When the server detects an incoming connection, it picks up one EXE from a pool (which can be arbitrarily as large as you want) and sends it to the client. All the EXEs use a different network protocol and once the download is complete, the server is set to only understand the specific protocol corresponding to the client. If there's still no reconnection after 10 seconds, for example, the process has to restart from the beginning.
Some drawbacks i can see:
- additional bandwidth (if the EXE is 1 MB, that's 1 MB of bandwidth consumed each time a client connects).
- the server has to understand all the possible protocols at the same time
- the number of client EXEs has to be pretty large
- each time the client EXE is patched/improved (by the developpers), many versions have to be recompiled.
- not 56K friendly. ADSL is not problem because downloading 1 MB is only a couple seconds.. but 56K modem users will have to be patient.
The advantages:
- if a hacker modifies his local EXE, the server will send him a new one when he connects. If the hacker ignores the newly downloaded EXE and tries to connect to the server with his hacked version, the protocols will be incompatible and the connection refused.
- if the hacker downloads a new EXE, wants to hack it and connect to the server with this hacked version, he has to do it in less than 10 seconds.
- a hacked version cannot be redistributed because it would be invalidated as soon as average-Joe connects to the server.
The flaws..?
- could the hacker modify the EXE in less than 10 seconds ?

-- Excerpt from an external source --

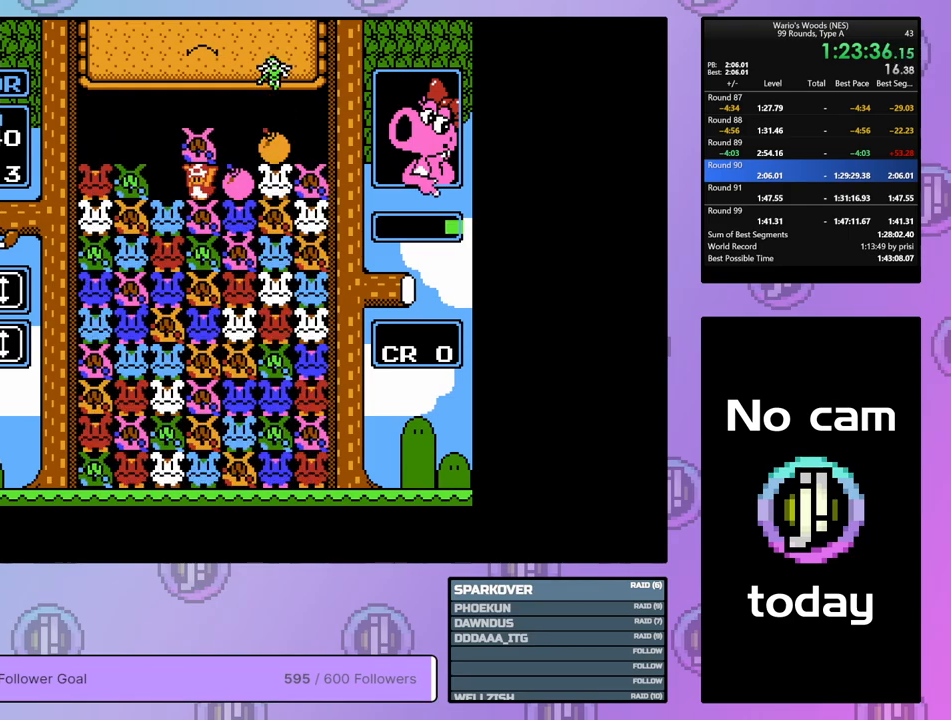
{"buttons": ["DPAD_RIGHT"], "events": [[100, "B", "down"], [150, "DPAD_LEFT", "up"], [250, "B", "up"], [250, "DPAD_RIGHT", "down"]]}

- still does not fix the content-modification problem (like modifying textures/models or external DLLs).
Thoughts..?
You can try an asset (including DLL) hashing system, where a hash of a random asset is checked periodically - if the hash fails there's an asset hack on the client, flag it dirty on the login box, and a new asset must be acquired before the client will authenticate. Hash checks can be done on the login box, so shouldn't slow down the game too much. You could even periodically (if you get clientside time) generate hashes from in-memory assets and get those checked - would make run-time swapping of assets more difficult.
If you package potentially exploitable code into its own DLLs and keep 'em encrypted (decrypt to memory, then load the DLL from there) you make disassembly very difficult.
You could also package required game-server negotiation information in 'up-to-date' DLLs, such as D-H primes and generators. Might make a smaller download than the whole exe, and eases the burden of modifying protocols all the time - the clients simply won't be able to negotiate an encryption key.
Just a couple of ideas I've been working on myself.